1/(AB)<N_1 = 0.5[ (1/A+1/B)^2 + 2A/A_0^3-3/A_0^2 + 2B/B_0^3-3/B_0^2]
If A
and B
are both variables, that inequality is not convex, because
1/(A*B) - 0.5*(1/A+1/B)^2
is concave in A
and `B, and the other terms in the inequality are affine.
if the direction in the inequality were reversed, the constraint would be convex.
Shuzhen
(Shuzhen Liu)
August 22, 2023, 12:58pm
3
I think you misread my expression.
I just need to write the right of the inequality:
0.5[ (1/A+1/B)^2 + 2A/A_0^3-3/A_0^2+2B/B_0^3-3/B_0^2 ]
I interpreted that as an inequality, because that’s what you wrote.
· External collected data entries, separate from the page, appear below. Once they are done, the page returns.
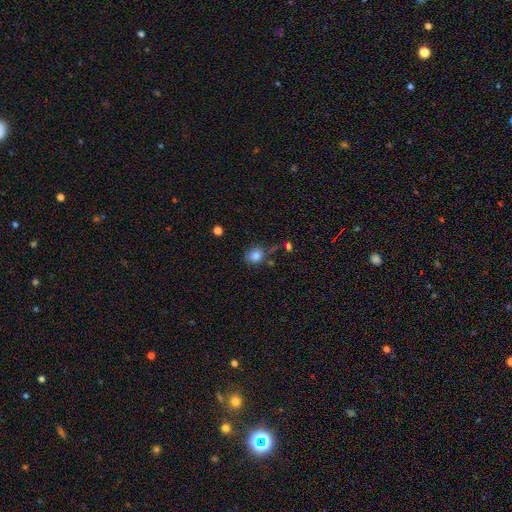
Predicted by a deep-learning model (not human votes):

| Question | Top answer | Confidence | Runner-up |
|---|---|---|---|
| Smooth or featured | smooth | 84% | star or artifact (10%) |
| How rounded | round | 65% | in between (33%) |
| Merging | none | 67% | minor disturbance (20%) |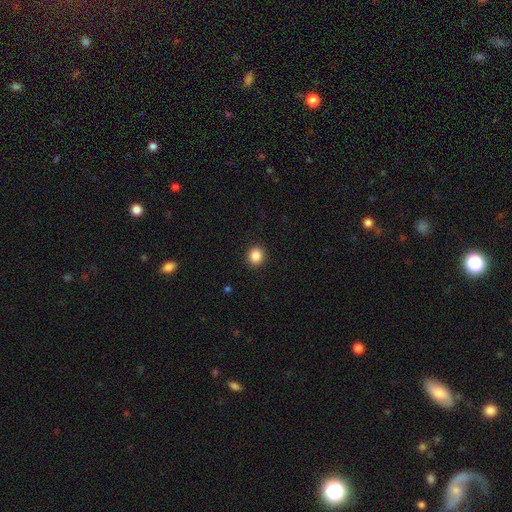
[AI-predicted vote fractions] smooth 87%, star or artifact 10%, featured or disk 3%. Down the decision tree: how rounded — round (88%); merging — none (92%).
If you just wanted N1
, you shouldn’t have included the inequality.
Presuming A and B > 0,
(1/A+1/B)^2
can be entered as square_pos(inv_pos(A)+inv_pos(B))
or equivalently as pow_pos(inv_pos(A)+inv_pos(B),2)
Shuzhen
(Shuzhen Liu)
August 22, 2023, 1:12pm
5
Yes,you are right.
When the expression is like this : A+B-0.5*(1/A+1/B)^2 >T , it is convex .
A + B - 0.5( pow_pos( inv_pos(A) + inv_pos(B) , 2) ) > T;
And thank you for your reply very much.
Shuzhen
(Shuzhen Liu)
August 22, 2023, 1:15pm
6
Thank you very much for your reply again! I get it.